A framed photograph of Che Guevara exhaling a cloud of cigar smoke hangs on a wall in the modest office of Alexis Tsipras in central Athens. It’s an easy symbol for those in Europe who see the leftist Greek politician as a dangerous ideologue threatening to drag his country out of the euro and bring drachmageddon not only to Greece but to the rest of the European Union. The demonization bemuses Tsipras, 37, a calm civil engineer who says he’s merely a realist. “Greece has been a European and international experiment, and the Greek people have been the guinea pigs,” Tsipras tells TIME. “In the last two years we have suffered a social catastrophe. One out of two young Greeks are not only unemployed; they cannot even dream or hope for a better future. The country doesn’t export olive oil, oranges, cheese and olives anymore. It exports young scientists. It’s a bleeding that has to stop.”

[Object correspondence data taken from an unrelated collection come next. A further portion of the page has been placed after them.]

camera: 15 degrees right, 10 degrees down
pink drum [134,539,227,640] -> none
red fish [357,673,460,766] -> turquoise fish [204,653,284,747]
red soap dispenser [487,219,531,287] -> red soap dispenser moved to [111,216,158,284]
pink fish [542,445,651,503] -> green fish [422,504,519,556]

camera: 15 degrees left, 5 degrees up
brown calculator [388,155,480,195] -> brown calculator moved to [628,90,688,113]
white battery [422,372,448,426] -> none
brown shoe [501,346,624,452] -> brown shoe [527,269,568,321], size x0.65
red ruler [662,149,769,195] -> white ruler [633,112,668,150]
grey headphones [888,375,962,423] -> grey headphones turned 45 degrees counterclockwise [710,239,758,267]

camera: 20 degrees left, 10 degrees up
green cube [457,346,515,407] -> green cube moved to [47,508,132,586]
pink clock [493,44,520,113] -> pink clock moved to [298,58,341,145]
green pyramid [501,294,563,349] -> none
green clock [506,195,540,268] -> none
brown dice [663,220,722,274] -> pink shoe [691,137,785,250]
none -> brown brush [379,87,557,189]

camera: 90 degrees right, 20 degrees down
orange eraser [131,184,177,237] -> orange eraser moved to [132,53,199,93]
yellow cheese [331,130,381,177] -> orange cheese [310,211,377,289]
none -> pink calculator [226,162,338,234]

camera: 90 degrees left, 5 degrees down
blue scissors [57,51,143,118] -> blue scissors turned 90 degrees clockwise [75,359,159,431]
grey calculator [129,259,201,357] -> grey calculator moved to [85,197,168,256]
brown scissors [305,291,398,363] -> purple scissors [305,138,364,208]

Tsipras was an obscure opposition politician just weeks ago, but now he’s unnerving the powers that be in the E.U. That is because he and his Syriza party may win enough seats in Parliament on June 17 to form a government–alone or in coalition. The first round of voting, on May 6, led to a stalemate, with no party, not even the two mainstream ones, able to form a ruling coalition. But the surprise was Syriza, which came in with the second greatest number of seats, a blow not only to the ossified political class but also to the austerity politics it had acceded to that was imposed on the debt-ridden nation by the E.U. As one popular Syriza campaign slogan declared, “They decided without us. We’ll go on without them.”
A member of the Communist Youth of Greece as a teenager, Tsipras executed a canny political metamorphosis in the run-up to the May vote. The leader of a party that includes a range of leftists (such as Trotskyites and Socialists), he became the left-of-center standard bearer for antibailout and antiausterity populism. “It’s a paradox to think Greece can stay in the euro zone if the austerity policies continue to be implemented,” he says. “These policies were the wrong medicine for the crisis. When there is a patient and you give him medicine and it only makes him worse, it is not logical to insist on giving him a higher dose of the same medicine. If we continue taking this austerity medicine and especially at a higher dose, that’s when Greece is going to be forced out of the euro. And when Greece leaves, the whole euro zone will start wobbling.” Indeed, a Greek exit could begin a domino exodus of such troubled economies as Spain, Portugal, Ireland and even Italy, effectively wrecking the historic enterprise of the E.U.
Tsipras is playing the game shrewdly. He has said he would give up being Prime Minister if that would pave the way for a coalition government that didn’t include probailout parties. And even as he says that the status quo qua austerity is untenable, he reiterates his country’s commitment to the euro. “It’s not our choice for Greece to exit the euro zone, and it’s not an option,” he says. “Greece’s fate is linked to Europe’s and vice versa.” Again and again, Tsipras insists he is not trying to blow up the euro and Europe. “Europe,” he says, “has a special role globally as a stable and secure power between the U.S. and rising superpowers. I believe it would be a tragedy if the euro, the second biggest reserve currency in the world, collapsed.”
So what if Syriza takes charge but Europe doesn’t go along with its proposal to drop austerity? What if Greeks revert to the drachma and lose up to two-thirds of the value of their savings and assets? Says Tsipras: “There’s a team of economists who lay out the plans, update and communicate them. I am not superstitious, but I don’t really want to talk about it.” He says it’s a scenario he wants to avoid at all costs. Ominously, he says, “We know the consequences.”